Masse Proton 1,06E-27 kg
1 eV = 1,6E-19 Joule
Wkin Proton = 0,5 * 1,06E-27kg * (4E5 m/s)^2 = 1,34E-16 Joule = 835 eV

Im inneren Strahlungsgürtel sind aber Protonen mit mehr als 1 MeV gefangen.

Diese Protonen (und Elektronen) ‚wandern‘ entlang der Magnetfeldlinien von Pol zu Pol. Da die Pole aber nicht im freien Raum liegen, kommen sie in Kontakt mit der Lufthülle. Bei ‚Kontakt‘ mit der Erdatmosphäre machen sie die typischen Wechselwirkungen (Ionisation von Luftmolekülen --> Polarlichter) und werden innerhalb weniger km innerhalb der noch sehr dünnen Atmosphäre gestoppt Reicht ihre Geschwindigkeit nicht mehr um bei Stößen selbst ionisiert zu werden, fangen sie sich aus den Luftmolekülen dauerhaft ihre Hüllenelektronen ein.
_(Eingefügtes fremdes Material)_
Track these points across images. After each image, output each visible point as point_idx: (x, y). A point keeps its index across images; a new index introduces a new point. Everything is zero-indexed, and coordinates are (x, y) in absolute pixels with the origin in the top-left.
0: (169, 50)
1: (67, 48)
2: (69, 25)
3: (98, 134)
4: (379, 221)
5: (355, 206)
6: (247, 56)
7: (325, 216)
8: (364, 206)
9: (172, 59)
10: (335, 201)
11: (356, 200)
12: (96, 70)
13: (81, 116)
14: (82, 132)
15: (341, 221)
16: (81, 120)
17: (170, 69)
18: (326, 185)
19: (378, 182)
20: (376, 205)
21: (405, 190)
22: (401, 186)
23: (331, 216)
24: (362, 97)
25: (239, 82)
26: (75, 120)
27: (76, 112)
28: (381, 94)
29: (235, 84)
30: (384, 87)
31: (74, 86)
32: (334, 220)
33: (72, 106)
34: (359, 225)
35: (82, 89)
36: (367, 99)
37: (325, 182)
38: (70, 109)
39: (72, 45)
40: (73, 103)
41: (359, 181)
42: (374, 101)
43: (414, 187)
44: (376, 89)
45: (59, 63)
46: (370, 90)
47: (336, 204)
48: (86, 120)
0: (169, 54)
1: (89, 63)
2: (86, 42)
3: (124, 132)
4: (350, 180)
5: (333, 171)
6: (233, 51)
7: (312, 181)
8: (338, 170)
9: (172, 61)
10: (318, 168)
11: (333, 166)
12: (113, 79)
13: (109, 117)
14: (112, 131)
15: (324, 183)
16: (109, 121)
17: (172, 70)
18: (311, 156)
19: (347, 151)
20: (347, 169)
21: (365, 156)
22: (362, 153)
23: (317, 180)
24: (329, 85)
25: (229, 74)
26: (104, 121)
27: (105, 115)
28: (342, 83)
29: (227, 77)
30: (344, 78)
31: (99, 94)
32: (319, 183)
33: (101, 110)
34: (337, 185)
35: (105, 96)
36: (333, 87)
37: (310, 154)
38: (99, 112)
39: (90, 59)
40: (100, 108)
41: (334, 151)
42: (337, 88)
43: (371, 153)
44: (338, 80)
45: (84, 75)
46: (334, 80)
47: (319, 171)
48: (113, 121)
Damit sind sie dem Magnetfeld entkommen.



Das ist auch der einzige Grund, warum das Magnetfeld für einen erdähnlichen Planeten nötig ist: er schützt die vergleichsweise dünne Atmosphäre von Erosion durch "Sputtering" durch Partikel des Sonnenwindes.
das hört sich gut an, ist aber bisher für mich nicht wirklich logisch. Die im Magnetfeld gefangenen Ionen verlieren keine Energie auf ihrem Weg entlang der Magnetfeldlinien, erst wenn sie auf die Atmosphäre treffen, können sie ihre kinetische Energie los werden. Ob sie nun aber auf großen Flächen auf der sonnenbeschienenen Oberfläche oder auf kleiner Fläche an den Polen diese Wechselwirkungen manchen, sollte ziemlich egal sein für das Sputtering.
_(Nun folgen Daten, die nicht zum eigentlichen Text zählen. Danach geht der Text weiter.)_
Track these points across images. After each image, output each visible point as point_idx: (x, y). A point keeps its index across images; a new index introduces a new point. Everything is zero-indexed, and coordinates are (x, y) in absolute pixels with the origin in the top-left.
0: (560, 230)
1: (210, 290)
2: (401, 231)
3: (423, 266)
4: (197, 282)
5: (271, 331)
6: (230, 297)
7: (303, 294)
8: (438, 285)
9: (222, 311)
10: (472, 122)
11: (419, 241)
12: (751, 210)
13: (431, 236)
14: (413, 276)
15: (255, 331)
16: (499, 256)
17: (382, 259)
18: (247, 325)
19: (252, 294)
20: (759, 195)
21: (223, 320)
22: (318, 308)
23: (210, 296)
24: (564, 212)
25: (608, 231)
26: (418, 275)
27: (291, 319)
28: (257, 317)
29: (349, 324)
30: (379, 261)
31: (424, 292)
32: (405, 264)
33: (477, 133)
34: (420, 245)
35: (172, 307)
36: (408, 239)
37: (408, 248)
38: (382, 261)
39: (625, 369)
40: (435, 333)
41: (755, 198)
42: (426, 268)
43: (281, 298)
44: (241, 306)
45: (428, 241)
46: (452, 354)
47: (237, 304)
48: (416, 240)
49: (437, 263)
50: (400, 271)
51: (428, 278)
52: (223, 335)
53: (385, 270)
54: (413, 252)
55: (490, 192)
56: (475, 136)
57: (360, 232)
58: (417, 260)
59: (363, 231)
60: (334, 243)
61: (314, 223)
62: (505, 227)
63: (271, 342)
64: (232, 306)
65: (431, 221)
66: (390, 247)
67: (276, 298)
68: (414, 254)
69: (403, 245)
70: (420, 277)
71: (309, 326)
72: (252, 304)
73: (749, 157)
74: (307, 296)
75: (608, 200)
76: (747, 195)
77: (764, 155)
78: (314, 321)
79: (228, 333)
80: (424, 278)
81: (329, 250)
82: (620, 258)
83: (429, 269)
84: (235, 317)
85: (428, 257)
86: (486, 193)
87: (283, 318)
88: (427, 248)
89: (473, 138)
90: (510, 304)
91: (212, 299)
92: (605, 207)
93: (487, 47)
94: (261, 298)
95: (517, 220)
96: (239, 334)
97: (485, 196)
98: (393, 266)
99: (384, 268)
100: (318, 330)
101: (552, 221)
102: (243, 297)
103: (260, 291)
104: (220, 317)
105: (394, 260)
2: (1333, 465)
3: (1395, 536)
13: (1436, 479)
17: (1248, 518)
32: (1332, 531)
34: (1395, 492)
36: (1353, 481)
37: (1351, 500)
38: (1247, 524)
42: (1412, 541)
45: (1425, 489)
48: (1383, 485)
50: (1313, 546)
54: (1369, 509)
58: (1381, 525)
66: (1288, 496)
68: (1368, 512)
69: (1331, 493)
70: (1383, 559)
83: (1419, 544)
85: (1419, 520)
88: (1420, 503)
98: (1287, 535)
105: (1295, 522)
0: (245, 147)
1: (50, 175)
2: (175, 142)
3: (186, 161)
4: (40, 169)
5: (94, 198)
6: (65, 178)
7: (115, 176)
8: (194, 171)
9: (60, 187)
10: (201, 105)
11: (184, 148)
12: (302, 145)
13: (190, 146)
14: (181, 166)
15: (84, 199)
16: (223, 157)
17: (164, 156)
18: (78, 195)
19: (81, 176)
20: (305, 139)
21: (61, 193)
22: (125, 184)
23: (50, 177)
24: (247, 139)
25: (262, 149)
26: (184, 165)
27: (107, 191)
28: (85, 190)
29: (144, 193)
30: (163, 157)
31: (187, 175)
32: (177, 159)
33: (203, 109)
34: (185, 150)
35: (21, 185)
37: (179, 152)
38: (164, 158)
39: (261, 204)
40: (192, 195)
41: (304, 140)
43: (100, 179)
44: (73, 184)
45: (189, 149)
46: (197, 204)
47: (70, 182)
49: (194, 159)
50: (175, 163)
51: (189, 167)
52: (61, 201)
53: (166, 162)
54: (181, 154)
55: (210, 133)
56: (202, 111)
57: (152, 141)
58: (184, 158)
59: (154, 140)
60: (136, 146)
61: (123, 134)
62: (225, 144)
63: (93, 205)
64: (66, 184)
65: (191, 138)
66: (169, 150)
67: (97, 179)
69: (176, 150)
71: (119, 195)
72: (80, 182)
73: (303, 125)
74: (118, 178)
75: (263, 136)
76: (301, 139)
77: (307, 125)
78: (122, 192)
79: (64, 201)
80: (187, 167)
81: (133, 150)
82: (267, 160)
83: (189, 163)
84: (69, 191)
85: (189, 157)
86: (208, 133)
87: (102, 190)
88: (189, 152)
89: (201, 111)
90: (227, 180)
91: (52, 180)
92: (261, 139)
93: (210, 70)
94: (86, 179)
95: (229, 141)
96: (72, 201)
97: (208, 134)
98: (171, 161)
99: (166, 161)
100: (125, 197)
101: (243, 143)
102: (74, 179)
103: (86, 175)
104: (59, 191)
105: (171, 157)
Da würde schon eher passen, daß das Erdmagnetfeld die weggestoßenen Luftmoleküle einfängt, wenn sie ionisiert sind, aber um der Erde zu entkommen, muß der Wasserstoff nur eine kinetische Energie von 0,6 eV haben. Bei einem Stoß, bei dem er 0,6 eV aufnimmt, wird er aber noch lange nicht ionisiert.

Herzliche Grüße

MAC

Nachtrag: Gerade hab' ich noch was gefunden, was zumindest einige Beschreibungen die ich dazu bisher gelesen habe, in ein anderes Licht stellt: http://de.wikipedia.org/wiki/Magnetische_Flasche
 
Zuletzt bearbeitet:

Bynaus

Registriertes Mitglied
Im inneren Strahlungsgürtel sind aber Protonen mit mehr als 1 MeV gefangen.

Das ändert nichts daran, dass die meisten Protonen von den Magnetfeldlinien abgelenkt werden, lange bevor (oder besser: weit von dem Ort entfernt wo) sie die Gelegenheit haben, in Strahlungsgürteln gefangen zu werden. Das erklärt auch:

das hört sich gut an, ist aber bisher für mich nicht wirklich logisch.

Ich muss jetzt los. Ich schau morgen mal, ob ich dazu was Publiziertes finde.